* **Exercise**: Once the images are set aside, return every entry exactly.

Stored data entries
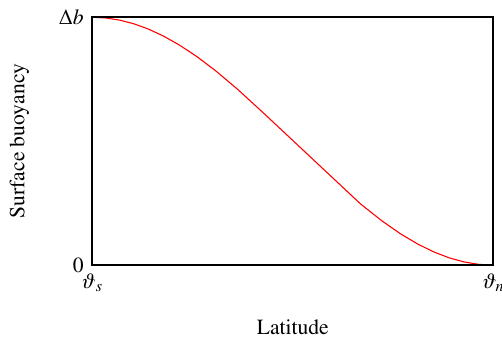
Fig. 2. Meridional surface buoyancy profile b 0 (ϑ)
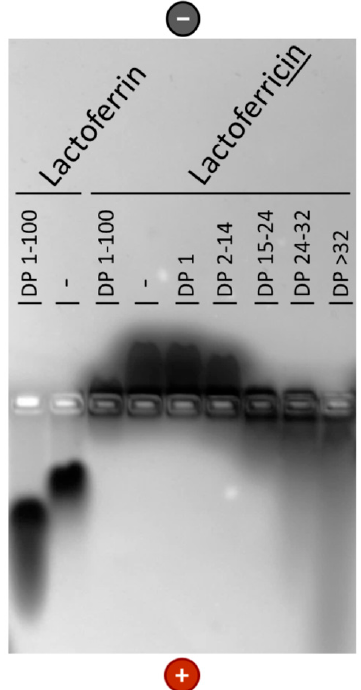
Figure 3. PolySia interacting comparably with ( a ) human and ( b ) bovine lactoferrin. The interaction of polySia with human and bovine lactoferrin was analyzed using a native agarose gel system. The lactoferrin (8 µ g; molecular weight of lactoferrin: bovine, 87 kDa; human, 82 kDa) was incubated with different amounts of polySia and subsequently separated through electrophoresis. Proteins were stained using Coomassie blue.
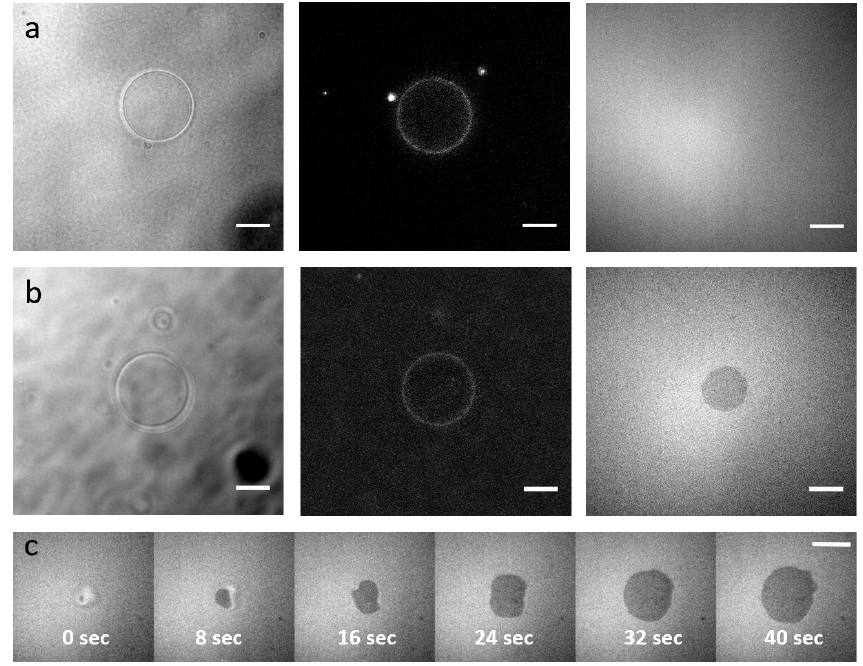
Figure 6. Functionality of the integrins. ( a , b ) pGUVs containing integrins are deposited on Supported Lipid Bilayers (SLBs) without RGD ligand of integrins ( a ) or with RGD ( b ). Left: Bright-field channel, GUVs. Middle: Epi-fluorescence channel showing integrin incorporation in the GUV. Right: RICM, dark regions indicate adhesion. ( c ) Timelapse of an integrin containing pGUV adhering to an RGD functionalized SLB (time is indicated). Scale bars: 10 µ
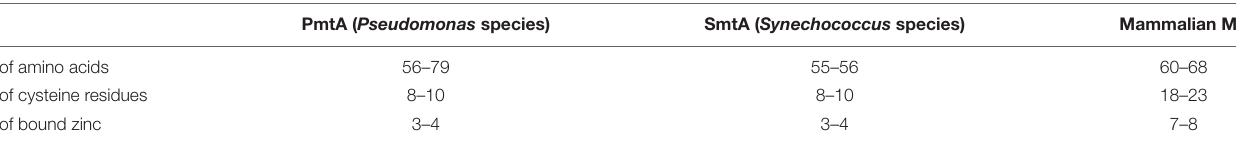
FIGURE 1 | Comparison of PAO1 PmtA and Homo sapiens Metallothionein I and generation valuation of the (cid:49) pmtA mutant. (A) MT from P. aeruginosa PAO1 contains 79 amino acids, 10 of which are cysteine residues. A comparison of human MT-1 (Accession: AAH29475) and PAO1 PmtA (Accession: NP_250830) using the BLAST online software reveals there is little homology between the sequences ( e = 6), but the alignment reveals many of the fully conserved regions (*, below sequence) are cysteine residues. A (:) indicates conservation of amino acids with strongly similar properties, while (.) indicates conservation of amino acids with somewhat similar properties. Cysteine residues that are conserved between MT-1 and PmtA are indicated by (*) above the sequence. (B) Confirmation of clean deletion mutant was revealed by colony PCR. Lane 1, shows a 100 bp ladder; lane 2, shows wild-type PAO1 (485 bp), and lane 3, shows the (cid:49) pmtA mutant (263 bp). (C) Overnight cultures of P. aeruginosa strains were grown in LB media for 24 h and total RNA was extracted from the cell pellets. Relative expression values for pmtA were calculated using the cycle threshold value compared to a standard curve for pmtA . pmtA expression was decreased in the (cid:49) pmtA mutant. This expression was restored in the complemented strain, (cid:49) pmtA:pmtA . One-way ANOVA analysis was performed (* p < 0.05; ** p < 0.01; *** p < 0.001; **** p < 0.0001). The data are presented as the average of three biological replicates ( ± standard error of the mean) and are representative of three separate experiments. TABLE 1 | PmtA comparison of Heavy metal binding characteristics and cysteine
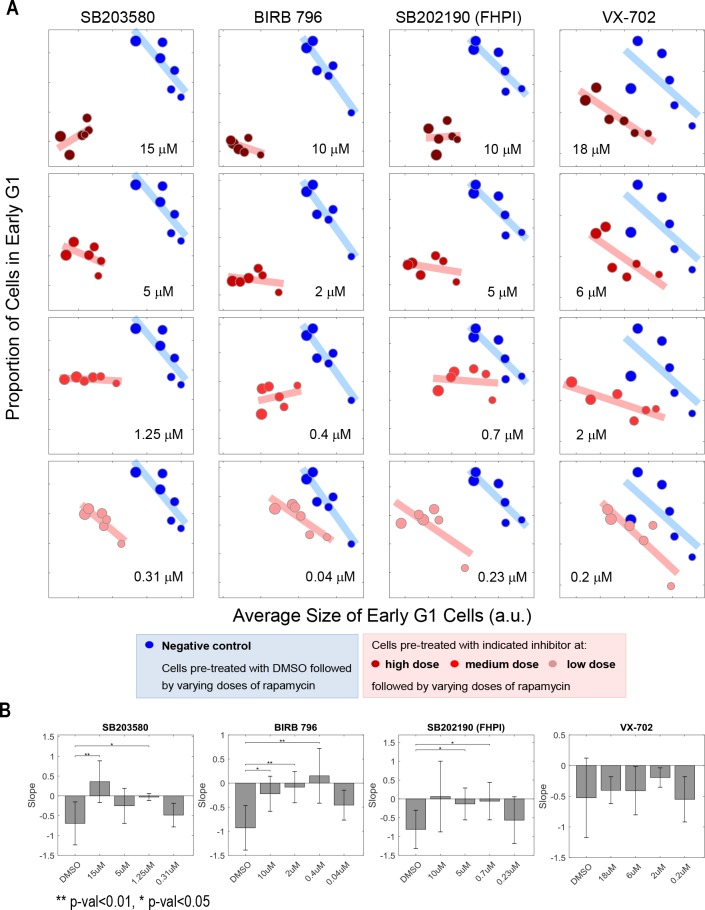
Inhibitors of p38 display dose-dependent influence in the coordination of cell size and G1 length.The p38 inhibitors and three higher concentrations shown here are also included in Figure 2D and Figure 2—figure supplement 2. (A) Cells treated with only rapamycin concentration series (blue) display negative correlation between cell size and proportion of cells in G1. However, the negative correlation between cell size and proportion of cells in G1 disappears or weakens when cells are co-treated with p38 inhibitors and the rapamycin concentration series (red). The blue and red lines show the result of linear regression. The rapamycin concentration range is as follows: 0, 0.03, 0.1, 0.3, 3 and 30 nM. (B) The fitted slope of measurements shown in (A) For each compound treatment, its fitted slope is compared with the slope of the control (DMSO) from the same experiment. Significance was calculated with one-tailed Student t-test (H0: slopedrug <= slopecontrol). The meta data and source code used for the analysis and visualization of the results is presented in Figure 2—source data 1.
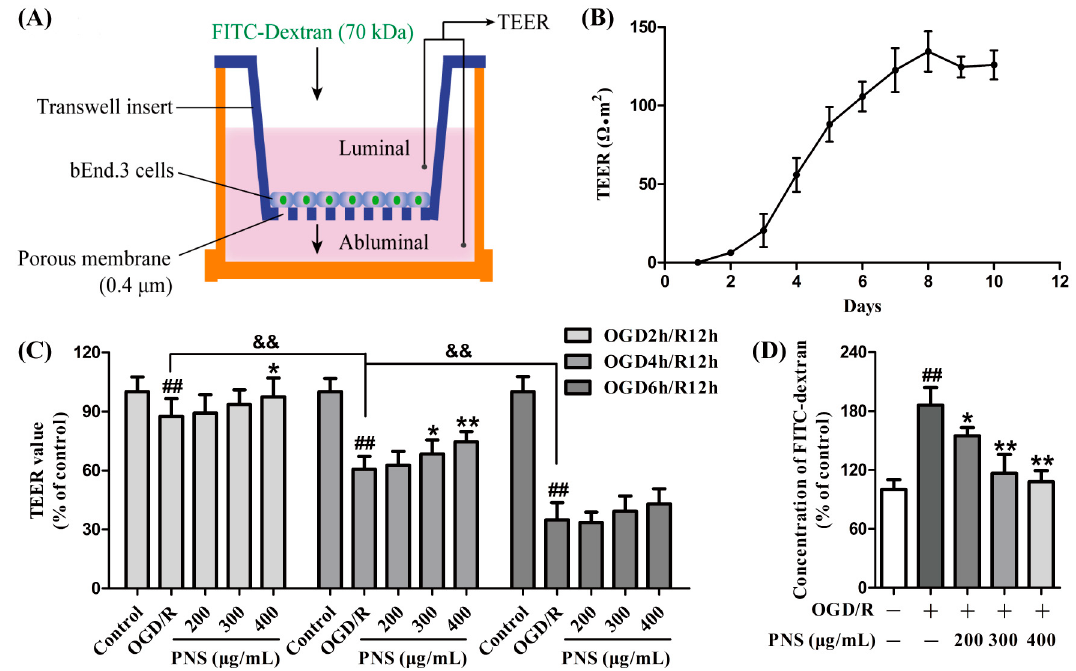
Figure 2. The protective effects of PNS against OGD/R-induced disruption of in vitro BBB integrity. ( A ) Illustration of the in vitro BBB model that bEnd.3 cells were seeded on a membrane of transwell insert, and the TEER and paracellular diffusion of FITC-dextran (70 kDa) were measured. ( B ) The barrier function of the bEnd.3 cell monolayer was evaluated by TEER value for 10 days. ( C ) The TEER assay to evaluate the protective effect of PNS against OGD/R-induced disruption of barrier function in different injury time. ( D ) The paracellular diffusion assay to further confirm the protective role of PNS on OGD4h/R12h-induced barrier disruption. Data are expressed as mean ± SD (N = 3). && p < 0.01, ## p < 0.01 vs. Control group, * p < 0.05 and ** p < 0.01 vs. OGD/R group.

* **Reply to the exercise**:
Fig. 2. Meridional surface buoyancy profile b 0 (ϑ)
Figure 3. PolySia interacting comparably with ( a ) human and ( b ) bovine lactoferrin. The interaction of polySia with human and bovine lactoferrin was analyzed using a native agarose gel system. The lactoferrin (8 µ g; molecular weight of lactoferrin: bovine, 87 kDa; human, 82 kDa) was incubated with different amounts of polySia and subsequently separated through electrophoresis. Proteins were stained using Coomassie blue.
Figure 6. Functionality of the integrins. ( a , b ) pGUVs containing integrins are deposited on Supported Lipid Bilayers (SLBs) without RGD ligand of integrins ( a ) or with RGD ( b ). Left: Bright-field channel, GUVs. Middle: Epi-fluorescence channel showing integrin incorporation in the GUV. Right: RICM, dark regions indicate adhesion. ( c ) Timelapse of an integrin containing pGUV adhering to an RGD functionalized SLB (time is indicated). Scale bars: 10 µ
FIGURE 1 | Comparison of PAO1 PmtA and Homo sapiens Metallothionein I and generation valuation of the (cid:49) pmtA mutant. (A) MT from P. aeruginosa PAO1 contains 79 amino acids, 10 of which are cysteine residues. A comparison of human MT-1 (Accession: AAH29475) and PAO1 PmtA (Accession: NP_250830) using the BLAST online software reveals there is little homology between the sequences ( e = 6), but the alignment reveals many of the fully conserved regions (*, below sequence) are cysteine residues. A (:) indicates conservation of amino acids with strongly similar properties, while (.) indicates conservation of amino acids with somewhat similar properties. Cysteine residues that are conserved between MT-1 and PmtA are indicated by (*) above the sequence. (B) Confirmation of clean deletion mutant was revealed by colony PCR. Lane 1, shows a 100 bp ladder; lane 2, shows wild-type PAO1 (485 bp), and lane 3, shows the (cid:49) pmtA mutant (263 bp). (C) Overnight cultures of P. aeruginosa strains were grown in LB media for 24 h and total RNA was extracted from the cell pellets. Relative expression values for pmtA were calculated using the cycle threshold value compared to a standard curve for pmtA . pmtA expression was decreased in the (cid:49) pmtA mutant. This expression was restored in the complemented strain, (cid:49) pmtA:pmtA . One-way ANOVA analysis was performed (* p < 0.05; ** p < 0.01; *** p < 0.001; **** p < 0.0001). The data are presented as the average of three biological replicates ( ± standard error of the mean) and are representative of three separate experiments. TABLE 1 | PmtA comparison of Heavy metal binding characteristics and cysteine
Inhibitors of p38 display dose-dependent influence in the coordination of cell size and G1 length.The p38 inhibitors and three higher concentrations shown here are also included in Figure 2D and Figure 2—figure supplement 2. (A) Cells treated with only rapamycin concentration series (blue) display negative correlation between cell size and proportion of cells in G1. However, the negative correlation between cell size and proportion of cells in G1 disappears or weakens when cells are co-treated with p38 inhibitors and the rapamycin concentration series (red). The blue and red lines show the result of linear regression. The rapamycin concentration range is as follows: 0, 0.03, 0.1, 0.3, 3 and 30 nM. (B) The fitted slope of measurements shown in (A) For each compound treatment, its fitted slope is compared with the slope of the control (DMSO) from the same experiment. Significance was calculated with one-tailed Student t-test (H0: slopedrug <= slopecontrol). The meta data and source code used for the analysis and visualization of the results is presented in Figure 2—source data 1.
Figure 2. The protective effects of PNS against OGD/R-induced disruption of in vitro BBB integrity. ( A ) Illustration of the in vitro BBB model that bEnd.3 cells were seeded on a membrane of transwell insert, and the TEER and paracellular diffusion of FITC-dextran (70 kDa) were measured. ( B ) The barrier function of the bEnd.3 cell monolayer was evaluated by TEER value for 10 days. ( C ) The TEER assay to evaluate the protective effect of PNS against OGD/R-induced disruption of barrier function in different injury time. ( D ) The paracellular diffusion assay to further confirm the protective role of PNS on OGD4h/R12h-induced barrier disruption. Data are expressed as mean ± SD (N = 3). && p < 0.01, ## p < 0.01 vs. Control group, * p < 0.05 and ** p < 0.01 vs. OGD/R group.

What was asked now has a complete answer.